Bugün gözlerimle bakıştım. Uzuuun uzun. Yok, öyle kaz ayaklarıma falan bakmadım. Takılmadım işin o kısmına. Gözlerimin ardındakilerle konuştum. Neler gördün? neler yaşadin, diye sordum. Hatırlat da hatırlayayim. Göz göze geldiklerimi hatırlamaya calıştım. Annemin çocukluğumuzdan beri tembihidir "erkeklerle gözünün içine bakarak konuşulmaz ,ayıptır." O yüzden konuşurken gözünün içine baktıklarım coğunlukla kadındı. Yazık ki gözunun içine bakarken gönlünün içini göremediklerim de kadindi. Gözümün yanındaki kaz ayaklarının oluşmasına sebep kahkahalarımın ortağı da hep kadınlardı.
Gözlerimden sonra gönlümle konuştum "yorgun musun sahiden, diye sordum. Bilemedi önce . Ben biliyordum .Yorgundu. "Kazandıkların kaybettiklerinden cok ise yorgunluğu anlamiyorsun"dedi. Kazandıklarım kaybettiklerimden çok muydu? Dost kazandım aile kazandım para kazandım ... ya kaybettiklerim ? İnancımı, sevgimi, güvenimi kaybettim. Tarttım terazide. Yenişemediler.

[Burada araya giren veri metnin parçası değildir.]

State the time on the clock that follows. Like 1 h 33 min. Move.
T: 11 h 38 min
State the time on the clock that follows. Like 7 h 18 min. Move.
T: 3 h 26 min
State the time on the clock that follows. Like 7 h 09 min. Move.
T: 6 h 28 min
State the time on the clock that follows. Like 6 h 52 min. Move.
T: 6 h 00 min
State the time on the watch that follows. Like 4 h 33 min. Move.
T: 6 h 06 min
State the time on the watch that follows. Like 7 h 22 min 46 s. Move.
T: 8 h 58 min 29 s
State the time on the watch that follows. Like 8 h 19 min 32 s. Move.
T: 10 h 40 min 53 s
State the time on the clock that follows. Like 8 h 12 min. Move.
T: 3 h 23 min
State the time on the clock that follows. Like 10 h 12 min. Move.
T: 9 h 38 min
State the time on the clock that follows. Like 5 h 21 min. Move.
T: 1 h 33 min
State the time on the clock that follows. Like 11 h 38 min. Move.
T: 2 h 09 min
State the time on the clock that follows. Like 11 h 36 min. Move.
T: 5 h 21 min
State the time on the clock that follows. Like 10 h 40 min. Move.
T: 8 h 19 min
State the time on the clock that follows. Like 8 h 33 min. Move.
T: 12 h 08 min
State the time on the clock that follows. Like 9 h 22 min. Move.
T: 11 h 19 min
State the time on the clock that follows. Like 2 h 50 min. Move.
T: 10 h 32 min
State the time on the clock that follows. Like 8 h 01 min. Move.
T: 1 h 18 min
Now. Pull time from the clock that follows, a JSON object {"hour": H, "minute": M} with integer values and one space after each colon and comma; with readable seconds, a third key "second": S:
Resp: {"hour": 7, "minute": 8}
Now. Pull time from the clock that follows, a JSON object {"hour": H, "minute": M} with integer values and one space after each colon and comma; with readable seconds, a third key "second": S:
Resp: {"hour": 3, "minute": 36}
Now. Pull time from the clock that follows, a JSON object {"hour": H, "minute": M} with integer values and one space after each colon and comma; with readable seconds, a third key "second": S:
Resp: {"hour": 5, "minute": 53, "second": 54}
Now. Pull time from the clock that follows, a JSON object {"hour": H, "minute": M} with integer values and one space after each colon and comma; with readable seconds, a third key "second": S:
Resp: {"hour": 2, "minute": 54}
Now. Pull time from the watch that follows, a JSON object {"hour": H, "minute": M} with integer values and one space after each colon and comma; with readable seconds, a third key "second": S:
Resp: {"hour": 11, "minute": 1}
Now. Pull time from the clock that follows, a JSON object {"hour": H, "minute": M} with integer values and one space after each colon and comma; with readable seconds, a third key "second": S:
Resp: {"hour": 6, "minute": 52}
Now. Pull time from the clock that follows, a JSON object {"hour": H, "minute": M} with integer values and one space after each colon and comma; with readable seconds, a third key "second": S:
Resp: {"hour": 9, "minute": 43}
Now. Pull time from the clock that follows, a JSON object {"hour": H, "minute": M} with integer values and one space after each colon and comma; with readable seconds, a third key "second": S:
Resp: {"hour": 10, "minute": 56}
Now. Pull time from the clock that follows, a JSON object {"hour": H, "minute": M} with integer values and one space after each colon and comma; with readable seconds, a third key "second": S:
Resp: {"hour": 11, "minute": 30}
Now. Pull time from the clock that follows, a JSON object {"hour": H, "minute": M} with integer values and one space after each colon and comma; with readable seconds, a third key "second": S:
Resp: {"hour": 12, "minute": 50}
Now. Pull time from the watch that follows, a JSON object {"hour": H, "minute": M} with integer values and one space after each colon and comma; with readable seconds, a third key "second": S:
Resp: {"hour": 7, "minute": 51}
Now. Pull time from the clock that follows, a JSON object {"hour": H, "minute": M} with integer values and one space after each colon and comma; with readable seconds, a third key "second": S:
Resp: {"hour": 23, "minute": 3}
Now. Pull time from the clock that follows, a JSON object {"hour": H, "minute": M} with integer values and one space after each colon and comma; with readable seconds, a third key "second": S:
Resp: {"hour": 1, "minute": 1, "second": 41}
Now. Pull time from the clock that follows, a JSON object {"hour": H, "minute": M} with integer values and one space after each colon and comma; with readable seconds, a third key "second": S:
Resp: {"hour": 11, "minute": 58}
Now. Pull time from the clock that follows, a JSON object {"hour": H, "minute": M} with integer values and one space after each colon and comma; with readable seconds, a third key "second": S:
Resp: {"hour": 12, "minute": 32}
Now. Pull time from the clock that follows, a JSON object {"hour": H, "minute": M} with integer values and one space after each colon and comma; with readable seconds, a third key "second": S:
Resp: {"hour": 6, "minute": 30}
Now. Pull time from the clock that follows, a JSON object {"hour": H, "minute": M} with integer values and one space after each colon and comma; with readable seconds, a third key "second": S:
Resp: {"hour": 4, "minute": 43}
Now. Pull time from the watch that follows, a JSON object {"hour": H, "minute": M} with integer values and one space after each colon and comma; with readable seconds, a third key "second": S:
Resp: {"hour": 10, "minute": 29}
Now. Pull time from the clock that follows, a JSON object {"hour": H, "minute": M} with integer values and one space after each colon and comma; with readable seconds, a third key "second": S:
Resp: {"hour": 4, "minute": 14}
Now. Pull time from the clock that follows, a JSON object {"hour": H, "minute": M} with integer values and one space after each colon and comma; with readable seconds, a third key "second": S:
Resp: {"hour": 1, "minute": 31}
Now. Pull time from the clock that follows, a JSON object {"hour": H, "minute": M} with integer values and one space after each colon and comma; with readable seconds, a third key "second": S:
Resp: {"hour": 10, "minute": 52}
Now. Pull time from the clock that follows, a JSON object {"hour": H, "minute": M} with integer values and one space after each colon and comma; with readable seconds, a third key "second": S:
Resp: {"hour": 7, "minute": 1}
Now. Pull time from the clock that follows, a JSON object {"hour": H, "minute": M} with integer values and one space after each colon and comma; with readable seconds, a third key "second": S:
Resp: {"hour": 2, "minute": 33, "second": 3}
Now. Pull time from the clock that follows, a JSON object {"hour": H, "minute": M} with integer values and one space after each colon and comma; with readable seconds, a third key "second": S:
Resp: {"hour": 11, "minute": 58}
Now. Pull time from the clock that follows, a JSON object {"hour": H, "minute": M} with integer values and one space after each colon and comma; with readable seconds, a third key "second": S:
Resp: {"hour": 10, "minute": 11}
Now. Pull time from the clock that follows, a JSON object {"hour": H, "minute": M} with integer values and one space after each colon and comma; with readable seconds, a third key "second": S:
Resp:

En son kafamla konuştum. Memnun musun benden, diye sordum. Memnun değilmiş. " Hatırımızı sorarken bile önce gönlune sonra bana sordun," dedi. Bundan sonra, önce bana sorarsan beş para etmezlere senin gönlünü harcatmam,dedi.Bana söz verdirdi. Hayatimin kalaninda önce kafama ,sonra gönlüme en son gözüme danışacağiıma söz verdim ama kırk yıllık kani olur mu yani ... bilemedim.